* [Directions for this task]:
Reproduce the source text of each of the following entries verbatim, and omit the pictures from your answer.

* [Input]:
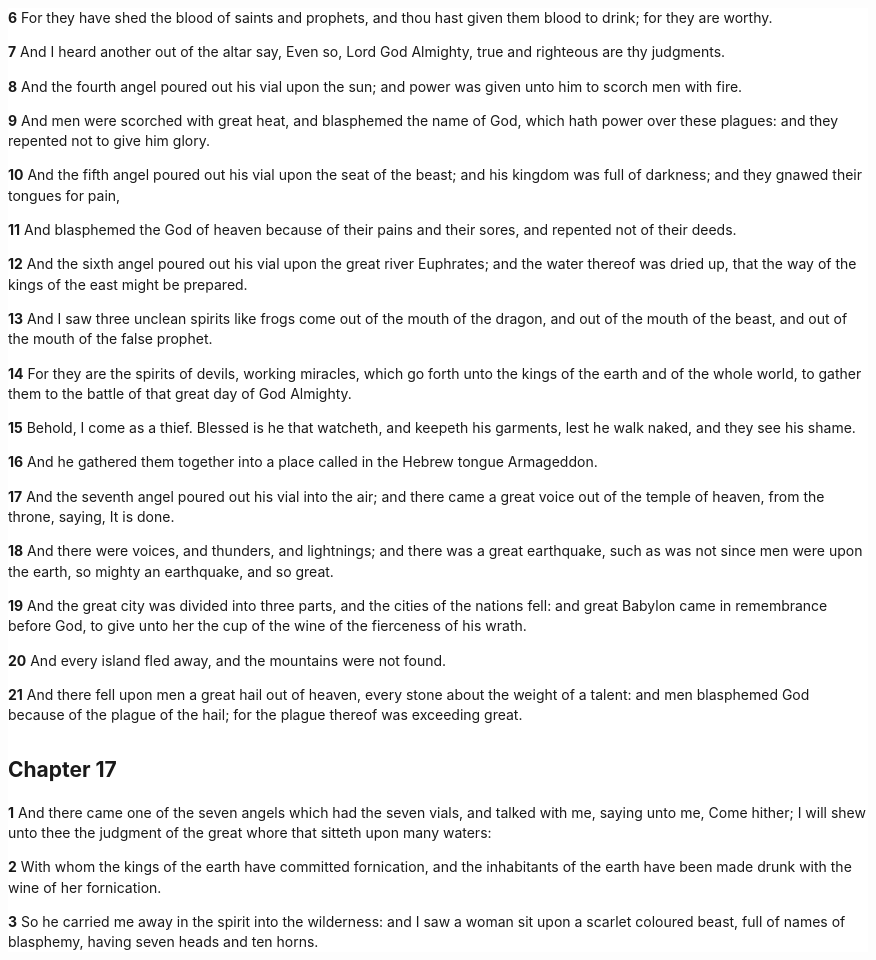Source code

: **6** For they have shed the blood of saints and prophets, and thou hast given them blood to drink; for they are worthy.

**7** And I heard another out of the altar say, Even so, Lord God Almighty, true and righteous are thy judgments.

**8** And the fourth angel poured out his vial upon the sun; and power was given unto him to scorch men with fire.

**9** And men were scorched with great heat, and blasphemed the name of God, which hath power over these plagues: and they repented not to give him glory.

**10** And the fifth angel poured out his vial upon the seat of the beast; and his kingdom was full of darkness; and they gnawed their tongues for pain,

**11** And blasphemed the God of heaven because of their pains and their sores, and repented not of their deeds.

**12** And the sixth angel poured out his vial upon the great river Euphrates; and the water thereof was dried up, that the way of the kings of the east might be prepared.

**13** And I saw three unclean spirits like frogs come out of the mouth of the dragon, and out of the mouth of the beast, and out of the mouth of the false prophet.

**14** For they are the spirits of devils, working miracles, which go forth unto the kings of the earth and of the whole world, to gather them to the battle of that great day of God Almighty.

**15** Behold, I come as a thief. Blessed is he that watcheth, and keepeth his garments, lest he walk naked, and they see his shame.

**16** And he gathered them together into a place called in the Hebrew tongue Armageddon.

**17** And the seventh angel poured out his vial into the air; and there came a great voice out of the temple of heaven, from the throne, saying, It is done.

**18** And there were voices, and thunders, and lightnings; and there was a great earthquake, such as was not since men were upon the earth, so mighty an earthquake, and so great.

**19** And the great city was divided into three parts, and the cities of the nations fell: and great Babylon came in remembrance before God, to give unto her the cup of the wine of the fierceness of his wrath.

**20** And every island fled away, and the mountains were not found.

**21** And there fell upon men a great hail out of heaven, every stone about the weight of a talent: and men blasphemed God because of the plague of the hail; for the plague thereof was exceeding great.

## Chapter 17

**1** And there came one of the seven angels which had the seven vials, and talked with me, saying unto me, Come hither; I will shew unto thee the judgment of the great whore that sitteth upon many waters:

**2** With whom the kings of the earth have committed fornication, and the inhabitants of the earth have been made drunk with the wine of her fornication.

**3** So he carried me away in the spirit into the wilderness: and I saw a woman sit upon a scarlet coloured beast, full of names of blasphemy, having seven heads and ten horns.
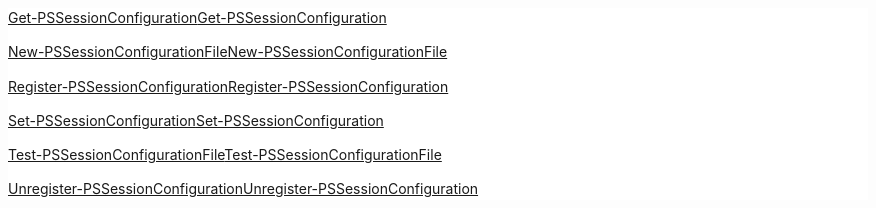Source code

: [<span data-ttu-id="a4eb6-206">Get-PSSessionConfiguration</span><span class="sxs-lookup"><span data-stu-id="a4eb6-206">Get-PSSessionConfiguration</span></span>](xref:Microsoft.PowerShell.Core.Get-PSSessionConfiguration)

[<span data-ttu-id="a4eb6-207">New-PSSessionConfigurationFile</span><span class="sxs-lookup"><span data-stu-id="a4eb6-207">New-PSSessionConfigurationFile</span></span>](xref:Microsoft.PowerShell.Core.New-PSSessionConfigurationFile)

[<span data-ttu-id="a4eb6-208">Register-PSSessionConfiguration</span><span class="sxs-lookup"><span data-stu-id="a4eb6-208">Register-PSSessionConfiguration</span></span>](xref:Microsoft.PowerShell.Core.Register-PSSessionConfiguration)

[<span data-ttu-id="a4eb6-209">Set-PSSessionConfiguration</span><span class="sxs-lookup"><span data-stu-id="a4eb6-209">Set-PSSessionConfiguration</span></span>](xref:Microsoft.PowerShell.Core.Set-PSSessionConfiguration)

[<span data-ttu-id="a4eb6-210">Test-PSSessionConfigurationFile</span><span class="sxs-lookup"><span data-stu-id="a4eb6-210">Test-PSSessionConfigurationFile</span></span>](xref:Microsoft.PowerShell.Core.Test-PSSessionConfigurationFile)

[<span data-ttu-id="a4eb6-211">Unregister-PSSessionConfiguration</span><span class="sxs-lookup"><span data-stu-id="a4eb6-211">Unregister-PSSessionConfiguration</span></span>](xref:Microsoft.PowerShell.Core.Unregister-PSSessionConfiguration)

* [Result of this task]:
Source code

: **6** For they have shed the blood of saints and prophets, and thou hast given them blood to drink; for they are worthy.

**7** And I heard another out of the altar say, Even so, Lord God Almighty, true and righteous are thy judgments.

**8** And the fourth angel poured out his vial upon the sun; and power was given unto him to scorch men with fire.

**9** And men were scorched with great heat, and blasphemed the name of God, which hath power over these plagues: and they repented not to give him glory.

**10** And the fifth angel poured out his vial upon the seat of the beast; and his kingdom was full of darkness; and they gnawed their tongues for pain,

**11** And blasphemed the God of heaven because of their pains and their sores, and repented not of their deeds.

**12** And the sixth angel poured out his vial upon the great river Euphrates; and the water thereof was dried up, that the way of the kings of the east might be prepared.

**13** And I saw three unclean spirits like frogs come out of the mouth of the dragon, and out of the mouth of the beast, and out of the mouth of the false prophet.

**14** For they are the spirits of devils, working miracles, which go forth unto the kings of the earth and of the whole world, to gather them to the battle of that great day of God Almighty.

**15** Behold, I come as a thief. Blessed is he that watcheth, and keepeth his garments, lest he walk naked, and they see his shame.

**16** And he gathered them together into a place called in the Hebrew tongue Armageddon.

**17** And the seventh angel poured out his vial into the air; and there came a great voice out of the temple of heaven, from the throne, saying, It is done.

**18** And there were voices, and thunders, and lightnings; and there was a great earthquake, such as was not since men were upon the earth, so mighty an earthquake, and so great.

**19** And the great city was divided into three parts, and the cities of the nations fell: and great Babylon came in remembrance before God, to give unto her the cup of the wine of the fierceness of his wrath.

**20** And every island fled away, and the mountains were not found.

**21** And there fell upon men a great hail out of heaven, every stone about the weight of a talent: and men blasphemed God because of the plague of the hail; for the plague thereof was exceeding great.

## Chapter 17

**1** And there came one of the seven angels which had the seven vials, and talked with me, saying unto me, Come hither; I will shew unto thee the judgment of the great whore that sitteth upon many waters:

**2** With whom the kings of the earth have committed fornication, and the inhabitants of the earth have been made drunk with the wine of her fornication.

**3** So he carried me away in the spirit into the wilderness: and I saw a woman sit upon a scarlet coloured beast, full of names of blasphemy, having seven heads and ten horns.
Source code

: [<span data-ttu-id="a4eb6-206">Get-PSSessionConfiguration</span><span class="sxs-lookup"><span data-stu-id="a4eb6-206">Get-PSSessionConfiguration</span></span>](xref:Microsoft.PowerShell.Core.Get-PSSessionConfiguration)

[<span data-ttu-id="a4eb6-207">New-PSSessionConfigurationFile</span><span class="sxs-lookup"><span data-stu-id="a4eb6-207">New-PSSessionConfigurationFile</span></span>](xref:Microsoft.PowerShell.Core.New-PSSessionConfigurationFile)

[<span data-ttu-id="a4eb6-208">Register-PSSessionConfiguration</span><span class="sxs-lookup"><span data-stu-id="a4eb6-208">Register-PSSessionConfiguration</span></span>](xref:Microsoft.PowerShell.Core.Register-PSSessionConfiguration)

[<span data-ttu-id="a4eb6-209">Set-PSSessionConfiguration</span><span class="sxs-lookup"><span data-stu-id="a4eb6-209">Set-PSSessionConfiguration</span></span>](xref:Microsoft.PowerShell.Core.Set-PSSessionConfiguration)

[<span data-ttu-id="a4eb6-210">Test-PSSessionConfigurationFile</span><span class="sxs-lookup"><span data-stu-id="a4eb6-210">Test-PSSessionConfigurationFile</span></span>](xref:Microsoft.PowerShell.Core.Test-PSSessionConfigurationFile)

[<span data-ttu-id="a4eb6-211">Unregister-PSSessionConfiguration</span><span class="sxs-lookup"><span data-stu-id="a4eb6-211">Unregister-PSSessionConfiguration</span></span>](xref:Microsoft.PowerShell.Core.Unregister-PSSessionConfiguration)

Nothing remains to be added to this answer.